ISPs here are required by law to state the technological standards they use, and consumers can request the required authentication data (for DSL PPPoE) or, in the case of hardware-based authentication with MAC addresses (for DOCSIS), submit these to the provider.
In practice most will rent from their ISP, but the competition is so strong that cheap crap routers are rare, usually ISPs make a point in advertising customers will get an AVM FritzBox - the ultimate market leader for good reasons.
[1] https://www.bmwk.de/Redaktion/DE/Artikel/Digitale-Welt/freie...
[2] https://www.teltarif.de/bnetza-glasfaser-routerfreiheit-netz...
The FAQ says "your NOW Internet Gateway comes with a 90-day warranty" so perhaps they'd care somewhat about mods within the first 90 days.
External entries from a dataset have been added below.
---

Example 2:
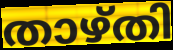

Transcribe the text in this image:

താഴ്തി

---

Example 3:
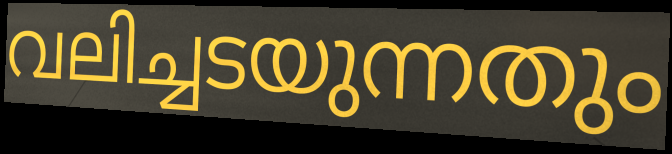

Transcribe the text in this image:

വലിച്ചടയുന്നതും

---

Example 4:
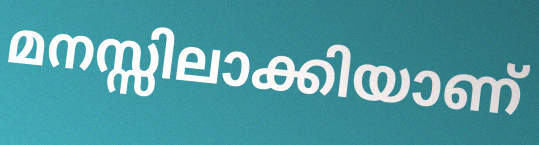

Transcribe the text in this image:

മനസ്സിലാക്കിയാണ്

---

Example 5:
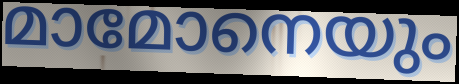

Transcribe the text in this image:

മാമോനെയും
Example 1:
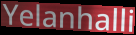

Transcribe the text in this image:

Yelanhalli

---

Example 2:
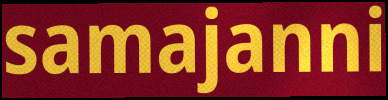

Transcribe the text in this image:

samajanni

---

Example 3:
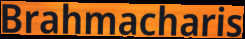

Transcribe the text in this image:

Brahmacharis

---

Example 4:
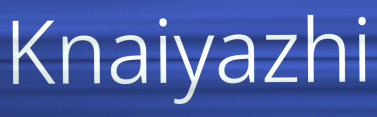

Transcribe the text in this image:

Knaiyazhi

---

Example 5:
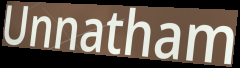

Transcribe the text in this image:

Unnatham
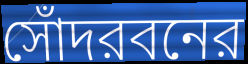
সোঁদরবনের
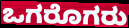
ಒಗರೊಗರು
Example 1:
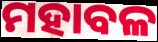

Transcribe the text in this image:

ମହାବଳ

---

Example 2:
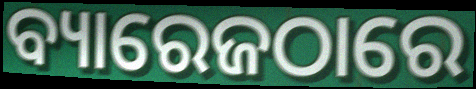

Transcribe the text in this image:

ବ୍ୟାରେଜଠାରେ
The number of wifi networks that're running around us has gotten so crazy that it's no wonder we all need wifi-6 to even get reasonable speeds. I'm the kind of person who goes around and disables wifi absolutely everywhere possible, so this is good to know, but what'd be even better is if devices stopped running wifi networks behind our backs. Sigh.
Instead large houses need signals that go through roofs, floors and walls. But they probably also have a lot of family members inside, each one with their one, two or three wifi devices that interfere with the rest of the family. Maybe one repeater per room and 5 or 6 GHz would be good there too. 3 different video streams to people of the same couch could still be challenging.
I guess that's because people here tend to use 5G mobile networks and not so much WiFi, maybe not at all, so there's little contention. (Perhaps this makes it obvious, but not in the USA.)
Check out the table on wikipedia: https://en.wikipedia.org/wiki/Template:Wi-Fi_generations
Perhaps I'm just naive, but this struck me as the buried lede:
> ...but even in bridge mode, the gateway broadcasts several hidden SSIDs with no option to disable the radios.
On a yearly basis if you lower consumption by one watt it saves you 8.5kWh My network and internet access needs between 1-15W, I save about 80kWh compared to this setup. Even with one watt less it actually makes sense if you care about many installs.
My rate goes to infinity at the darker times of the year.
Not to discredit the author for sharing the insight, but the hard sell of saving 2W consumption simply isn't a prime mover here. If anything, mitigation of implicit side channel RF interference when the hack is paired with a OpenWrt router (as the author apparently intended) makes a lot more compelling sense...but now we're talking about bootstrapping an additional appliance into the setup, rendering contextual discussion of power savings objectively moot.